Shusheng Yang, Jihan Yang, Pinzhi Huang, Ellis Brown, Zihao Yang, Yue Yu, Shengbang Tong, Zihan Zheng, Yifan Xu, Muhan Wang, Daohan Lu, Rob Fergus, Yann LeCun, Li Fei-Fei, Saining Xie

2025-11-07

Cambrian-S: Towards Spatial Supersensing in Video

Summary

This paper argues that building truly intelligent systems that can understand the world like humans do requires moving beyond simply reacting to tasks and processing huge amounts of data. Instead, it proposes a new approach called 'supersensing,' which focuses on how a system actively perceives and understands its surroundings over time.

What's the problem?

Current AI models, especially those dealing with video and images, are good at identifying *what* they see, but struggle with understanding *where* things are in space, how events unfold over time, and predicting what might happen next.
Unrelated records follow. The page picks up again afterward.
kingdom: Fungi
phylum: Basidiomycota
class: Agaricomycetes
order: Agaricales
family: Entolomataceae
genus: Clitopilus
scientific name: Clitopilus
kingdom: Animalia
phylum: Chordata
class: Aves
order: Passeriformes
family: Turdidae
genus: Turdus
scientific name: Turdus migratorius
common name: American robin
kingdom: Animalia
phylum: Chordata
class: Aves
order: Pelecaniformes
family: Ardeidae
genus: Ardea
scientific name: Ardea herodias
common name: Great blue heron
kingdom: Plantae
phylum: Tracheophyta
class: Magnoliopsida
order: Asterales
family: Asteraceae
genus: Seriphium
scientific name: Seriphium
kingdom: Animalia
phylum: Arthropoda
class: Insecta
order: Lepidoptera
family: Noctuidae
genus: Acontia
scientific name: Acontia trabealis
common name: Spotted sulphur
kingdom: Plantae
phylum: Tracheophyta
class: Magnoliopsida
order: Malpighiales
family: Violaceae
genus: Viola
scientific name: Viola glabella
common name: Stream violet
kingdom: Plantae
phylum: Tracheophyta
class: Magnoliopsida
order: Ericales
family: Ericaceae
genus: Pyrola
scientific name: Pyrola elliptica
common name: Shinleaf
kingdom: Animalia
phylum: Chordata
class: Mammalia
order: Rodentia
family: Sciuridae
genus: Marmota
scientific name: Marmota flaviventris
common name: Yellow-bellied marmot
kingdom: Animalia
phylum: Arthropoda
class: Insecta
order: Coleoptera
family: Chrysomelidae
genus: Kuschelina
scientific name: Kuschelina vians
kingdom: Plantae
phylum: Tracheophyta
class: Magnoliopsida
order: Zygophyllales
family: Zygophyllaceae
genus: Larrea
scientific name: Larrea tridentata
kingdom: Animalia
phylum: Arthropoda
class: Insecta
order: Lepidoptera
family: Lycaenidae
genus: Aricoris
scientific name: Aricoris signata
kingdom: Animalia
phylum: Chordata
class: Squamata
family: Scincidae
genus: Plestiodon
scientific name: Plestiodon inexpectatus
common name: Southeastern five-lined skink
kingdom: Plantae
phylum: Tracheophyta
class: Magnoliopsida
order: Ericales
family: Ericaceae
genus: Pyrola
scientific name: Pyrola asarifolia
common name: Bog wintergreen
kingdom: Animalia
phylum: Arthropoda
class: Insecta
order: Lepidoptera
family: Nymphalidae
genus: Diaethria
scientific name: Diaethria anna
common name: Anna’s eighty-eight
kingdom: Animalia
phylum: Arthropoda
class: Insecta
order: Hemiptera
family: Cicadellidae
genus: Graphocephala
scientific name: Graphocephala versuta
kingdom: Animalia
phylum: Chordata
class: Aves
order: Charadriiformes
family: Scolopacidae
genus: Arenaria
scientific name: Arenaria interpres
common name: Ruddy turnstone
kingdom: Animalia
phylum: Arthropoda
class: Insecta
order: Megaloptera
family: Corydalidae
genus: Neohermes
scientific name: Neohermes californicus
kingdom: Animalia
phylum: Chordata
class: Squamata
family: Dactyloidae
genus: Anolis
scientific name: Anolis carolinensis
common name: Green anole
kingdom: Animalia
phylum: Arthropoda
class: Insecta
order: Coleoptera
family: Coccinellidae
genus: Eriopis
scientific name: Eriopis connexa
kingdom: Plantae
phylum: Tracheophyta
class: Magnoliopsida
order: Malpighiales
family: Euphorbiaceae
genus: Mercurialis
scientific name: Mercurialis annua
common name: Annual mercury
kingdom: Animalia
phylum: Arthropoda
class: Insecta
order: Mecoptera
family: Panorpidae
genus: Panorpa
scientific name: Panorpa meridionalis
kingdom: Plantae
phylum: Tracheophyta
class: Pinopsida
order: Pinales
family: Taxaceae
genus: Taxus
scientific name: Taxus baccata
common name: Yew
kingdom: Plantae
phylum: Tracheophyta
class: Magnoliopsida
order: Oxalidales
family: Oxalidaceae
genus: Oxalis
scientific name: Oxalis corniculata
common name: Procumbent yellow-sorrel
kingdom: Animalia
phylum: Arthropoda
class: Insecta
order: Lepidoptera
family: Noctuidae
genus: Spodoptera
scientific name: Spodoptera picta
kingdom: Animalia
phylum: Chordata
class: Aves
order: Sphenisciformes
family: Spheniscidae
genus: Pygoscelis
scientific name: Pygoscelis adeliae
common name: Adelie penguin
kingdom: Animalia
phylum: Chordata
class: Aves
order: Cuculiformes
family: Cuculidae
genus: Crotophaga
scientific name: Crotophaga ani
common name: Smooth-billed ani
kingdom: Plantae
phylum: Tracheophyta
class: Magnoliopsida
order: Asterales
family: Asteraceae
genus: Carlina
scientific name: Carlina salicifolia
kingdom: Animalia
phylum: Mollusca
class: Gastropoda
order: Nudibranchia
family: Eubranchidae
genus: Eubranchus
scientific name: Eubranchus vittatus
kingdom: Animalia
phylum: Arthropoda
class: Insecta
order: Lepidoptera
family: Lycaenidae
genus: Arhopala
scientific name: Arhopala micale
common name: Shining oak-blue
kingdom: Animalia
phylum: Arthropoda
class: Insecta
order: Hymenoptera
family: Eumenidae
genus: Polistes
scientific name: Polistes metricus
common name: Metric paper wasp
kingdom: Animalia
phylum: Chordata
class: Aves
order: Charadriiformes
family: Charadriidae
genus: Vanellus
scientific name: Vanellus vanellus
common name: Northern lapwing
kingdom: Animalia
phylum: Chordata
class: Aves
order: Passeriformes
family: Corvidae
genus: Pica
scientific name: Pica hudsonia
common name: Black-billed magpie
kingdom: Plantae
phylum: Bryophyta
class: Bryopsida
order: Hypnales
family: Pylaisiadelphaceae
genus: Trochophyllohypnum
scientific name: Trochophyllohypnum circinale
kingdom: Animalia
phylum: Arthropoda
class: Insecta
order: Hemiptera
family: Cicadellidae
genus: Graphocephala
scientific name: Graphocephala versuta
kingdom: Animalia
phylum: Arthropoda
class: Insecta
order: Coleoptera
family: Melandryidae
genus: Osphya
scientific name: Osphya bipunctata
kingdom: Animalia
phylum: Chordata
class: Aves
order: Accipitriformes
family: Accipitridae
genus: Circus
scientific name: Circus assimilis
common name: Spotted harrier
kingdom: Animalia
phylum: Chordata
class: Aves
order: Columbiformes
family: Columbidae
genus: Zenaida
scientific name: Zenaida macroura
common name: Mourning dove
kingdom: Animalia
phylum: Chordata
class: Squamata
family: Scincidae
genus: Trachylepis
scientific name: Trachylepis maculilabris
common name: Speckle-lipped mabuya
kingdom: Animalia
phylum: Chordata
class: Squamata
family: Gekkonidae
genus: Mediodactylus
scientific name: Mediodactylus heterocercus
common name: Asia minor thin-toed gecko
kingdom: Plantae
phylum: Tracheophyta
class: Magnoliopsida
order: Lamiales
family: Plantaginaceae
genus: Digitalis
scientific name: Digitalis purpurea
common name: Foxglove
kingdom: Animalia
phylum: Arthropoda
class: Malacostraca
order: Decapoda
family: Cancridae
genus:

Existing tests don't really challenge AI to build a complete, internal 'world model' – they mostly test basic recognition. Simply making models bigger and feeding them more data isn't enough to solve this problem; they need a more sophisticated way to process spatial information.

What's the solution?

The researchers created a new set of tests, called VSI-SUPER, designed to specifically evaluate a system’s ability to remember visual information over long periods and continuously count objects in a video. They also created a large dataset, VSI-590K, to train AI models on these tasks. They found that while increasing the size of the model helped, it wasn’t enough. Then, they experimented with a system that tries to *predict* what will happen next in a video, using prediction errors to focus its attention and build a better understanding of events.

Why it matters?

This work is important because it points the way towards AI that can truly understand and interact with the physical world. Instead of just recognizing objects, these systems would be able to anticipate events, build internal maps, and reason about space and time, much like humans do. This is a crucial step towards creating more robust and adaptable AI for applications like robotics, self-driving cars, and virtual reality.

Abstract

We argue that progress in true multimodal intelligence calls for a shift from reactive, task-driven systems and brute-force long context towards a broader paradigm of supersensing. We frame spatial supersensing as four stages beyond linguistic-only understanding: semantic perception (naming what is seen), streaming event cognition (maintaining memory across continuous experiences), implicit 3D spatial cognition (inferring the world behind pixels), and predictive world modeling (creating internal models that filter and organize information). Current benchmarks largely test only the early stages, offering narrow coverage of spatial cognition and rarely challenging models in ways that require true world modeling. To drive progress in spatial supersensing, we present VSI-SUPER, a two-part benchmark: VSR (long-horizon visual spatial recall) and VSC (continual visual spatial counting). These tasks require arbitrarily long video inputs yet are resistant to brute-force context expansion. We then test data scaling limits by curating VSI-590K and training Cambrian-S, achieving +30% absolute improvement on VSI-Bench without sacrificing general capabilities. Yet performance on VSI-SUPER remains limited, indicating that scale alone is insufficient for spatial supersensing. We propose predictive sensing as a path forward, presenting a proof-of-concept in which a self-supervised next-latent-frame predictor leverages surprise (prediction error) to drive memory and event segmentation. On VSI-SUPER, this approach substantially outperforms leading proprietary baselines, showing that spatial supersensing requires models that not only see but also anticipate, select, and organize experience.